For Reel

Born to Love (1931)
July 18, 2012, 10:27 pm
Filed under: Reviews | Tags: , ,

Director: Paul L. Stein

A quietly affecting wartime melodrama, Born to Love stars Constance Bennett as a woman whose thought-to-be dead lover returns soon after she has already married another man. Director Paul L. Stein – along with cinematographer John J. Mescall (he of Bride of Frankenstin) and editor Claude Berkeley – skillfully evokes the chaos of wartime London in the very first minutes of the picture in which the carefree patrons of a nightclub are interrupted by quick cuts to a blaring siren. In walks Bennett as an American army nurse, her eyes fixated on the sky with curiosity, before Joel McCrea, an American pilot, whisks her away to safety.

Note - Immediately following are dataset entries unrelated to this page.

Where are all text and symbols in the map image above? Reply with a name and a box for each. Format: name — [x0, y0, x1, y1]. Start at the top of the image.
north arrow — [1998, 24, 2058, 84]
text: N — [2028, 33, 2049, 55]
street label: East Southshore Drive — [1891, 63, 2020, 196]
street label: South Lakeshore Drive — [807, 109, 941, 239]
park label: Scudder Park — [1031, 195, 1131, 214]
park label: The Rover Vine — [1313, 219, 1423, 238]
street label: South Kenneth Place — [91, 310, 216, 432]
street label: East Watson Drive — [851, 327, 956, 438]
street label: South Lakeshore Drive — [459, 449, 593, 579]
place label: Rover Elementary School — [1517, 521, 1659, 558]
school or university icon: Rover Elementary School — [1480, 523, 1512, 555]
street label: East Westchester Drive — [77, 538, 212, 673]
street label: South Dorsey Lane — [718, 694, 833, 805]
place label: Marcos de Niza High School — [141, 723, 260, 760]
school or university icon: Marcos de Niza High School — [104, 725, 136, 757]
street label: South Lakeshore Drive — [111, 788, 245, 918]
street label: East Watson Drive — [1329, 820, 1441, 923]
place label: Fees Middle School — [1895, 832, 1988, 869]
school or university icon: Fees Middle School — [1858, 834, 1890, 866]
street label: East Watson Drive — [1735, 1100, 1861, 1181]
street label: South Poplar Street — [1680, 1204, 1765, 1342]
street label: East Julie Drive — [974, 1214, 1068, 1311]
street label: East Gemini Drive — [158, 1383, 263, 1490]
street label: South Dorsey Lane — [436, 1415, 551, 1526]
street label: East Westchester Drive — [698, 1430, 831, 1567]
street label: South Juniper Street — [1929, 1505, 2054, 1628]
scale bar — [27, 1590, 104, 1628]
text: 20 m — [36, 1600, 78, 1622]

The way their relationship unfolds in only twenty minutes, culminating with an idyllic boat ride and a scene of off-screen intimacy, is an impressive feat of economical storytelling, packing just enough romance that it is genuinely heartbreaking to watch Bennett hear the mistaken report that McCrea has been killed in combat. Even if unwed mothers and ill-fated romances were not particularly new devices at the time, Born to Love is distinguished not only by one of Bennett’s best performances of the early-1930s, but by Stein’s handsome and understated direction. A mourning Bennett is proposed to on the occasion that the streets of London celebrate their victory, and as she reluctantly gives in to her future husband’s request, the cheers slowly fade in to the soundtrack, both establishing a sense of entrapment and reminding her of the war that she believes to have claimed her man.